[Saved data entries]
┏━━

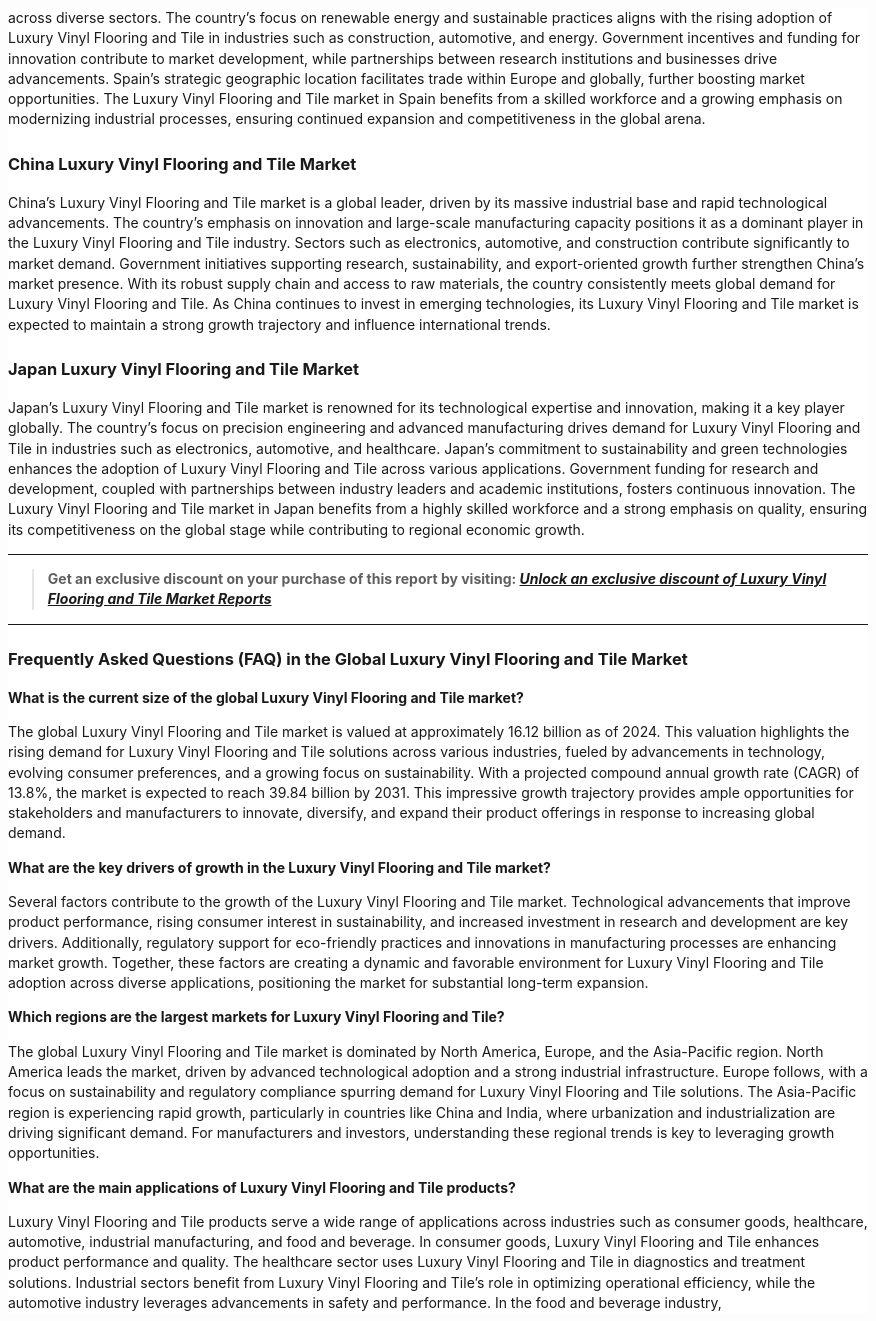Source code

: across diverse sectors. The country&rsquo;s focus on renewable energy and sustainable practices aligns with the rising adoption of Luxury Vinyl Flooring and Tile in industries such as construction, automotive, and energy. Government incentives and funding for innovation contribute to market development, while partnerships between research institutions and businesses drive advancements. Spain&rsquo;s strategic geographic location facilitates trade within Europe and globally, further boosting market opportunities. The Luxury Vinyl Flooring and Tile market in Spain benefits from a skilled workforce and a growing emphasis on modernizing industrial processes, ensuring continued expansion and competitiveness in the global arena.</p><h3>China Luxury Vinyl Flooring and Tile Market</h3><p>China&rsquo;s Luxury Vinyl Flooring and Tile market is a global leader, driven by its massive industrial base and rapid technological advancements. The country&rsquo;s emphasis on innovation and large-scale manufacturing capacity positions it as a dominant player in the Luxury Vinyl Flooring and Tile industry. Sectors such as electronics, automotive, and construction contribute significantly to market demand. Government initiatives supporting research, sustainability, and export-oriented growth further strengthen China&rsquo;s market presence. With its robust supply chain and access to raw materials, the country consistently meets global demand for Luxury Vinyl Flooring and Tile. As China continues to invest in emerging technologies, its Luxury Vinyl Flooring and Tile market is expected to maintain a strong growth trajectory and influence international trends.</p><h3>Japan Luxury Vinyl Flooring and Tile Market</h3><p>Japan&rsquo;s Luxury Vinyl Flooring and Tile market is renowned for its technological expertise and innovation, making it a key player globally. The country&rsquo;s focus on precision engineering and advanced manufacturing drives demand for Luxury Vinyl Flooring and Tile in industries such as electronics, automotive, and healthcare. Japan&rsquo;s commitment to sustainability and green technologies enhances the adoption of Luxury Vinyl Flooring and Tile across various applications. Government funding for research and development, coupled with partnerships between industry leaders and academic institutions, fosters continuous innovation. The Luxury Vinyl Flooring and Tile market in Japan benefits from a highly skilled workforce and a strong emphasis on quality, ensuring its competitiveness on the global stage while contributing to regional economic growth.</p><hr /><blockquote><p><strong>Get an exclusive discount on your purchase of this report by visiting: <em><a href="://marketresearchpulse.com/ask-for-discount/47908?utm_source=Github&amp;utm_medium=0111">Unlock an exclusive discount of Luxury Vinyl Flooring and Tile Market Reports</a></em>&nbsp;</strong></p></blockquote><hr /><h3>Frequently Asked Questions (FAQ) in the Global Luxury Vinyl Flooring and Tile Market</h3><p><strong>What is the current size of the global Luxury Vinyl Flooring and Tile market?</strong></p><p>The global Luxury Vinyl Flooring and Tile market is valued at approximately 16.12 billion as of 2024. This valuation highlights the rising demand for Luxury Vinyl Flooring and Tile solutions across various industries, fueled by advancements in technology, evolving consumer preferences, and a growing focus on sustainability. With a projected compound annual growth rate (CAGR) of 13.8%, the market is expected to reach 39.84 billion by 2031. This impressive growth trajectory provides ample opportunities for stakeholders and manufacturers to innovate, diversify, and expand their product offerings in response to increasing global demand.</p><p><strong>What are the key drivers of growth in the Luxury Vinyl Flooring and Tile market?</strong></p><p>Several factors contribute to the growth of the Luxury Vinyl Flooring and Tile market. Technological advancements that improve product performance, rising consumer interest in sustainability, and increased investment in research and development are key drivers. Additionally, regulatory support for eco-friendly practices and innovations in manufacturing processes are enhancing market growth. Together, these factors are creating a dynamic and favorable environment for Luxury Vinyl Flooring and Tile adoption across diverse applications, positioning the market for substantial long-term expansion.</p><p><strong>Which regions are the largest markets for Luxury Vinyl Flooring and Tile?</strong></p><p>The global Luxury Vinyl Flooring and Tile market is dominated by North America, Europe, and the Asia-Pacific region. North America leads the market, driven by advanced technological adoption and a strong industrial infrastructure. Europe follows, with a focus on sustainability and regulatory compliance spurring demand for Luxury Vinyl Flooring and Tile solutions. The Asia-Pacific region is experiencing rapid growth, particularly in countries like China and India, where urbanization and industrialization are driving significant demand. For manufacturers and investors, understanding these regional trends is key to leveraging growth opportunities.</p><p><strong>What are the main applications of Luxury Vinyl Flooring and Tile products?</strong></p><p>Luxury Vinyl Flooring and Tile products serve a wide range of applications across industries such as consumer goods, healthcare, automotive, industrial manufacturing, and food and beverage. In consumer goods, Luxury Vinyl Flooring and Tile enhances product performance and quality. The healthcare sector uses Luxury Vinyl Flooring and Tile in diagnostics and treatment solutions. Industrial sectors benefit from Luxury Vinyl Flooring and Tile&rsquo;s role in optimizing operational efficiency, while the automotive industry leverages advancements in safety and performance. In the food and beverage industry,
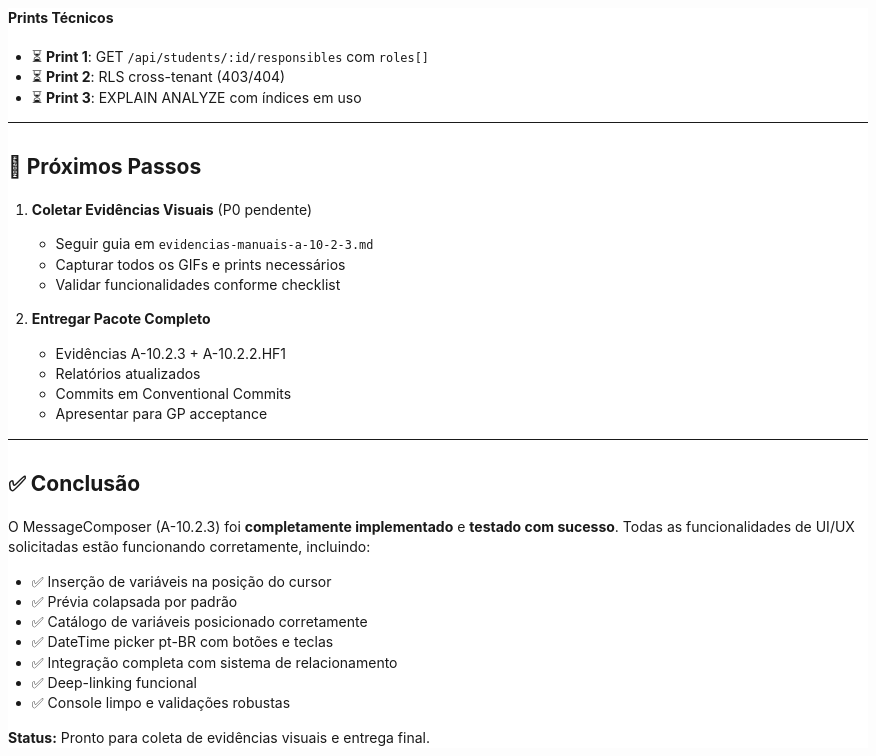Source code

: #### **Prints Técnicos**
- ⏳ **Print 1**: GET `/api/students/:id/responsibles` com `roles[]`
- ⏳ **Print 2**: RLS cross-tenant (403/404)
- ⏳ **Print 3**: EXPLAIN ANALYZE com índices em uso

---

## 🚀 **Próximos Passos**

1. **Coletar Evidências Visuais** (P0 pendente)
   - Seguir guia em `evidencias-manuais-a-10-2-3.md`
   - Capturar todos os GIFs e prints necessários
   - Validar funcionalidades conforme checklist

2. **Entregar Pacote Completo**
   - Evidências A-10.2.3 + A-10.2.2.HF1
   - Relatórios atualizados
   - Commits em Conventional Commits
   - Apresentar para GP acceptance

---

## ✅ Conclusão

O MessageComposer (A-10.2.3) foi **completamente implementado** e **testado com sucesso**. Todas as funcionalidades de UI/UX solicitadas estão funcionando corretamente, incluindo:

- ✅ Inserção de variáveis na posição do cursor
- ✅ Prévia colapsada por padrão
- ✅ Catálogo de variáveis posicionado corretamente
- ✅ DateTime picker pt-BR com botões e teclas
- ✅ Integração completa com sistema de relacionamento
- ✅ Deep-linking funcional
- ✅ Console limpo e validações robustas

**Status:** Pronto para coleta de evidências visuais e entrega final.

┗━━

Exercise details:
Find the word "para" in the entries above, then copy each line that holds it.

Written answer:
   - Apresentar para GP acceptance
**Status:** Pronto para coleta de evidências visuais e entrega final.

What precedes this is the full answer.